◆ **Problem statement**
In the records that follow, find each line with the word "材料科学与工程学院" and copy it.

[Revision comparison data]
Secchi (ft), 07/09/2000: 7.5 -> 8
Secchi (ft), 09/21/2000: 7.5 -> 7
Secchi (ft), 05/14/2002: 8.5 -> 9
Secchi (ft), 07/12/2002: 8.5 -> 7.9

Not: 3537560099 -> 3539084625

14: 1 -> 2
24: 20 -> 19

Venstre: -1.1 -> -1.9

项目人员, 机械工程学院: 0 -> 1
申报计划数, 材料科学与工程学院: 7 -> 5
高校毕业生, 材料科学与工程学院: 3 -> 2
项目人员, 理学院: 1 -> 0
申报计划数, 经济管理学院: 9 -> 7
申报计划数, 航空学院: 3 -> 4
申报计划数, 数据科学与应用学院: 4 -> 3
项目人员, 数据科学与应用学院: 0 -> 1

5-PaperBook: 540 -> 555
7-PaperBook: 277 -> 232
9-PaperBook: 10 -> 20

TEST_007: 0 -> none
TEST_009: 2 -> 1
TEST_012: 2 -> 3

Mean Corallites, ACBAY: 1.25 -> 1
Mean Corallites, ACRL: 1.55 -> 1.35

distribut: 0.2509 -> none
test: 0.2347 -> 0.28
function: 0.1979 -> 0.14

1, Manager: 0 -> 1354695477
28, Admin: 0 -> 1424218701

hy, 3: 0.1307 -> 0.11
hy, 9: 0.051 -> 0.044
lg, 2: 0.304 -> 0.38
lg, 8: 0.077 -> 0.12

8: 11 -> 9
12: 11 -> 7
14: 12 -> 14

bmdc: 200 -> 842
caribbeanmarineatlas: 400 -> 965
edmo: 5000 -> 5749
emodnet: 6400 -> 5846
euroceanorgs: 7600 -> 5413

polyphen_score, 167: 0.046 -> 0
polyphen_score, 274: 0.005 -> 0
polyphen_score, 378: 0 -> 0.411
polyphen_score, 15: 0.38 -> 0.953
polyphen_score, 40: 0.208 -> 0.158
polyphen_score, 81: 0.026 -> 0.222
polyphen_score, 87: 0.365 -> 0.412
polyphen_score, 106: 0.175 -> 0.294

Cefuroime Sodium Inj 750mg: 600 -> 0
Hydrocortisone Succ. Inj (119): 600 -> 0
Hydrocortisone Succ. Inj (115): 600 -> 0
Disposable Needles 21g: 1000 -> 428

◆ **Response area**
申报计划数, 材料科学与工程学院: 7 -> 5
高校毕业生, 材料科学与工程学院: 3 -> 2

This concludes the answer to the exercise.